Il avait devant lui un garçon charmant, bien bâti, plus viril et musclé que son frère, dans la force de la fin d’adolescence. Une bête magnifique, certes, mais surtout un garçon intelligent, attentif aux autres, doué d’une grande gentillesse. C’est cet esprit qui allait être souillé. Au moins, l’informer, à défaut de le retenir.
— Samsidine, mon garçon, tu as déjà fait ça ? Tu as couché avec une fille ?
Il rigola.
— Bien sûr que non ! Je respecte trop mes amies. Je ne coucherai qu’avec ma femme, quand je serai marié.
— Mais comment vas-tu faire ?
— Les vieilles m’apprendront à faire ce qu’elles aiment ! Moi, je veux de l’argent.
— Mais quand tu coucheras avec ta femme, tu ne seras plus…
— Ce n’est pas important ! C’est la femme qui doit être vierge. Et puis, je ne fais pas ça pour me marier avec les vielles, ce n’est pas pareil !
— Tu sais qu’il y a de mauvaises personnes, qui font du mal ?
— Ah bon ! Je sais me défendre ! Contre une femme, une vieille, je ne crains rien.
C’était pire que ce qu’il avait pensé : Samsidine n’en avait parlé à personne. Il avait monté ça dans sa tête. Ils avaient discuté de sexe, d’amour, de reproduction. Gilles ne connaissait que ses vidéos et Macodou. Il avait fait des recherches pour apporter le plus beau, le plus noble, le plus exact à son petit-fils.

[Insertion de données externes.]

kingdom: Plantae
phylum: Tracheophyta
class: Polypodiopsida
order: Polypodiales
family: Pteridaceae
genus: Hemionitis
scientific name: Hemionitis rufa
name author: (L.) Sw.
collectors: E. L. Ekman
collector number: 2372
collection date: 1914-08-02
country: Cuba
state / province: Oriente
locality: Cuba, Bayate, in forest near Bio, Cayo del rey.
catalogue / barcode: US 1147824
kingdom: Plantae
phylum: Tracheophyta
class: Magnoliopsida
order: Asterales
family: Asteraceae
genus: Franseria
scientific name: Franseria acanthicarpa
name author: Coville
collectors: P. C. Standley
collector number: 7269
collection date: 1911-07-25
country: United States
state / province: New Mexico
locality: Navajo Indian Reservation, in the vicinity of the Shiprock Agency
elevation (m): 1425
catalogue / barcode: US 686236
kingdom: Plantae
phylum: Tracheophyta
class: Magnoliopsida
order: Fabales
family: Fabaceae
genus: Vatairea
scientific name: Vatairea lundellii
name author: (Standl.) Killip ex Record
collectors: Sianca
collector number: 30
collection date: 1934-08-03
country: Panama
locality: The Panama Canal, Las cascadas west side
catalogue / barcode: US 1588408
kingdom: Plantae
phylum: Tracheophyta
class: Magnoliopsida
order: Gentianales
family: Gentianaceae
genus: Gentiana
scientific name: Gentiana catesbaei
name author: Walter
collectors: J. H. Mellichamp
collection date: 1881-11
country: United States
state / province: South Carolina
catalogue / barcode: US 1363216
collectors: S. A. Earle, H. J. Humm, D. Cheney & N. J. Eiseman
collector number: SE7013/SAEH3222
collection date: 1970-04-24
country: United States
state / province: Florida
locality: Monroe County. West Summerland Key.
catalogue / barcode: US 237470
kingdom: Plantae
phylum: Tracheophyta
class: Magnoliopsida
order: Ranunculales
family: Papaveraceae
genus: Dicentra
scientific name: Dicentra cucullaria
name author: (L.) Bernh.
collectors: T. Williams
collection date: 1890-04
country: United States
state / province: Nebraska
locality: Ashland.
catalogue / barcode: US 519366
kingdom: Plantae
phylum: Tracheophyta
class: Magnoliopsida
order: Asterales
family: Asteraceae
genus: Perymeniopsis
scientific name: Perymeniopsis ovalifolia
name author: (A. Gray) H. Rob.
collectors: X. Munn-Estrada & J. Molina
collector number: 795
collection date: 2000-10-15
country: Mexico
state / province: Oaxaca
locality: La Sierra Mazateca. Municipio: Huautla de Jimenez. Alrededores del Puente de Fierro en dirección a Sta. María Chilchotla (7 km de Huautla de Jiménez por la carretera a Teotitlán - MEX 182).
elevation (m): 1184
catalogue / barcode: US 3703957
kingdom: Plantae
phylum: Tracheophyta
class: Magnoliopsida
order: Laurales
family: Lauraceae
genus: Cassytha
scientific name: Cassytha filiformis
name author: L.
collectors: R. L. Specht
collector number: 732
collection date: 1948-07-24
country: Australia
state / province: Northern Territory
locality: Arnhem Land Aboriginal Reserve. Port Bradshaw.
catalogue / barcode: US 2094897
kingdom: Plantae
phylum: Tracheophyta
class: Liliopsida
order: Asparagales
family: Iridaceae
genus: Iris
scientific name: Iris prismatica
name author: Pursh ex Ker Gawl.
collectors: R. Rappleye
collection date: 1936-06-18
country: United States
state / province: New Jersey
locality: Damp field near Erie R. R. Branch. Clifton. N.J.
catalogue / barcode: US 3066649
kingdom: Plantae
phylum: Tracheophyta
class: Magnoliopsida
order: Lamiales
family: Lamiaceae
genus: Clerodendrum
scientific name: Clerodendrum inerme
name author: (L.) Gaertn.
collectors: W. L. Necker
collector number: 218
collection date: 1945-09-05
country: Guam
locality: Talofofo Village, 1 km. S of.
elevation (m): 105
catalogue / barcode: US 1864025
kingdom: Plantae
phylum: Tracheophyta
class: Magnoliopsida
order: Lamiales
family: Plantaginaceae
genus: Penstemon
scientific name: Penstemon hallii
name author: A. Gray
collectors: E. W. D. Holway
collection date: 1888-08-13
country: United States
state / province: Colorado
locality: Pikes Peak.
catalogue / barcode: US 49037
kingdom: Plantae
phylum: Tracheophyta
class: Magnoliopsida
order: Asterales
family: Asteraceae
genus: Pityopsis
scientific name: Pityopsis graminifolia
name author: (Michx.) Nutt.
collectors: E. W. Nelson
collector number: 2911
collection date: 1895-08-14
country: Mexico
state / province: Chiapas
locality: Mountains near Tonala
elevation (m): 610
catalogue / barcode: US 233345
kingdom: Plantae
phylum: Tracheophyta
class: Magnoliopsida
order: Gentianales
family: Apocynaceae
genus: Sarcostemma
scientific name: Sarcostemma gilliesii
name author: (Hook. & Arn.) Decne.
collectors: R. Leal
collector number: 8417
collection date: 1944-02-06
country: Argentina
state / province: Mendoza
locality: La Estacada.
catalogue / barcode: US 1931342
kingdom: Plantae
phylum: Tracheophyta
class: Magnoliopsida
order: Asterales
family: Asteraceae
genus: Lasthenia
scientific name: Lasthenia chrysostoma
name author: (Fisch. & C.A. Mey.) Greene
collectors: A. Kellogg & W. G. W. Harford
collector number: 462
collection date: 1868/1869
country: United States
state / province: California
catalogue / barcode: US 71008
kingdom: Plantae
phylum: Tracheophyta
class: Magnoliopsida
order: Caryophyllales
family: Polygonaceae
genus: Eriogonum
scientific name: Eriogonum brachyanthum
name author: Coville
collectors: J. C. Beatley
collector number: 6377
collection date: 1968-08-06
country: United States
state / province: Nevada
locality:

— Il y a aussi des maladies : des maladies graves, comme le SIDA.
— Je sais ! Il n’y a qu’à prendre des médicaments !
Pour la première fois, Gilles n’était plus entendu. Il tenta une dernière parade.
— Et Djilby ? Et ta mère ? Et Macodou ?
— Ce n’est pas leur affaire ! Djilby, on le voit jamais et il ne sait que faire des gosses à sa femme ! Maman, elle ne dira rien, comme pour Macodou.
— Et Macodou, justement ?
— Macodou, c’est un gori-jeens. Comme toi.
Pour la première fois, il avait entendu un mépris dans le ton du garçon.
— Samsidine, ne me parle pas comme ça ! Si tu savais le mal que tu me fais. Je t’aime.
L’adolescent baissa la tête, murmurant une excuse, avant de venir lui poser, selon son habitude, une bise sur la joue. Gilles réalisa que Samsidine était venu lui dire adieu. C’était une rupture. Il perdait le second frère, auquel, finalement, il était le plus attaché.
— Parles-en quand même à Macodou… Et puis, tu sais, quoi que tu fasses, quoi que tu deviennes, ta place dans mon cœur restera toujours intacte. Je t’accueillerai toujours comme mon petit fils.
Le gamin s’était durci pour cette entrevue. La bienveillance de Gilles le fit craquer et il tomba dans ses bras en pleurant. Il se ressaisit vite, renifla, toisa le vieux blanc et partit en lui tournant le dos. Gilles avait tenté de se blinder, s’attendant à de telles situations, mais regarder ce beau brin de garçon le quitter pour s’enfoncer dans la débauche, lui fit remonter un hoquet de douleur.
Une semaine passa, avant que Samsidine revienne. Son visage était fermé. Il délivra son message, sans même saluer son ancien mentor.
— J’ai parlé avec Macodou. Il dit qu’il est d’accord. Il va m’aider à démarrer. Il pense que le mieux est que je prenne ta place dans la maison, comme ça, nous serons tous les deux.
Codou n’avait même pas eu le courage de le chasser. Il avait chargé le petit de la sale besogne. Gilles accusa le coup. Quand il releva la tête, l’autre était déjà parti. Ils avaient eu la « délicatesse » de ne pas lui donner un ultimatum. C’était sans importance, car il avait senti le coup venir, mais pas aussi salement. Il avait déjà réfléchi à une solution de repli.